Il testo

Dopo avere detto di no alla linea di finanziamento espressamente dedicata alla sanità, e risalente all’epoca della prima ondata della pandemia da coronavirus, la prima Premier donna dell’Italia ha lanciato un avviso a Bruxelles: l’assenso del nostro Paese alla ratifica del trattato di riforma del meccanismo europeo di stabilità, meglio noto come fondo salva Stati, scatterà soltanto dopo che la commissione di Ursula von der Leyen avrà messo a punto una revisione del patto di stabilità con regole di bilancio più orientate alla crescita e meno cristallizzate su stabilità e austerità
Dopo le esperienze di Grecia e Cipro, il Mes ha pressoché totalmente mutato i propri assetti ordinamentali materiali, grazie a una governance improntata alla funzione originaria del meccanismo comunitario a seguito delle crisi globali dei mutui derivati da oltre Atlantico: la funzione, cioè, di procacciare risorse sui mercati internazionali a condizioni economiche di particolare vantaggio, con la leva della garanzia del capitale versato dagli Stati UE aderenti, in modo da assegnarle al Paese che, a causa delle proprie difficoltà di bilancio, ne abbia fatto richiesta, ricevendo da quest’ultimo l’equivalente in una speciale emissione di obbligazioni del debito pubblico a tasso calmierato e con modalità di restituzione più spalmate nel tempo.
L’avvento del quantitative easing e dei tassi zero, con Mario Draghi alla presidenza della BCE, aveva indotto i governi della zona dell’euro, di ogni colore politico, a mettere in naftalina il Mes, a favore dell’opzione, politicamente e finanziariamente più vantaggiosa, rappresentata dagli acquisti massivi della Banca centrale di Francoforte.
La fase post pandemica, l’avvento dell’alta inflazione e la guerra russa in Ucraina hanno mutato questo quadro macro, imponendo l’adozione di strumenti diversi o radicalmente riformati. Cosicché la revisione del meccanismo europeo di stabilità, dopo il freno imposto fino a qualche mese fa dalla Germania – e rimosso dalla successiva pronuncia della Corte costituzionale tedesca – ha come pilastro l’ulteriore avanzamento del processo di unione bancaria a livello continentale, attraverso un fondo di garanzia unitaria sui depositi, e attende la decisione di ratifica da parte del Governo Meloni e della sua maggioranza parlamentare a Roma.
Circostanza quest’ultima che rimane tutt’altro che scontata: quello di palazzo Chigi, e del dicastero del MEF, non è un diniego assoluto o granitico, ma un mezzo per accrescere il potere negoziale dell’Italia sull’altro tavolo della riscrittura del patto di stabilità e crescita, prima del radicale ritorno, dal prossimo anno, delle regole di bilancio previgenti alla pandemia e sospese con effetto dalla primavera del 2020.

Dati presi da una fonte
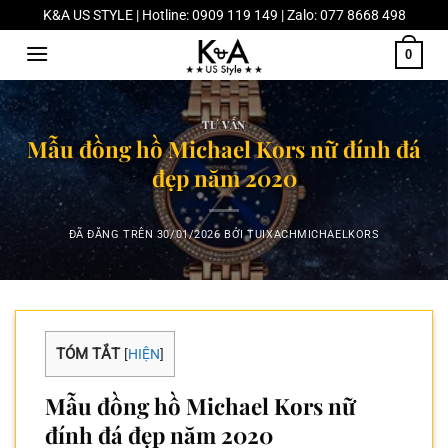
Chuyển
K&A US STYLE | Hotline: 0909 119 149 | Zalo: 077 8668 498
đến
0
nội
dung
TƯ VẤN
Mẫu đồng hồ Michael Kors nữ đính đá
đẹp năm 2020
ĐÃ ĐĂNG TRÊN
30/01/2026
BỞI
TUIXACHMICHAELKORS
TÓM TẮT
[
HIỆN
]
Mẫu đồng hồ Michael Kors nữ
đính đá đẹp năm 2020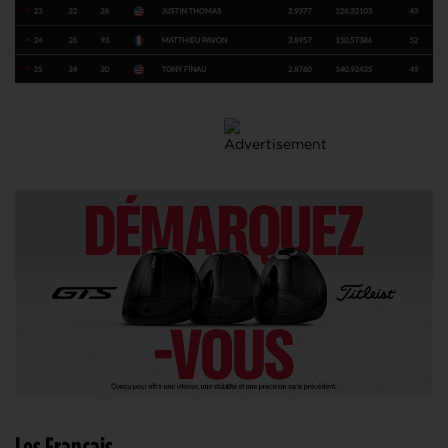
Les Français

Cosa fare
Riscrivi in forma più breve il paragrafo del testo che comincia con «La fase post pandemica», mantenendo i fatti principali. Questi dati non hanno niente a che fare con il testo.

Risposta
Dopo la pandemia, l'alta inflazione e la guerra russa in Ucraina hanno cambiato il quadro economico e reso necessari strumenti nuovi o molto riformati. Fino a qualche mese fa la Germania aveva frenato la riforma del meccanismo europeo di stabilità, poi una sentenza della Corte costituzionale tedesca ha tolto il blocco. La riforma punta soprattutto a far avanzare l'unione bancaria europea con un fondo unico di garanzia sui depositi. Ora aspetta la ratifica del Governo Meloni e della sua maggioranza in Parlamento.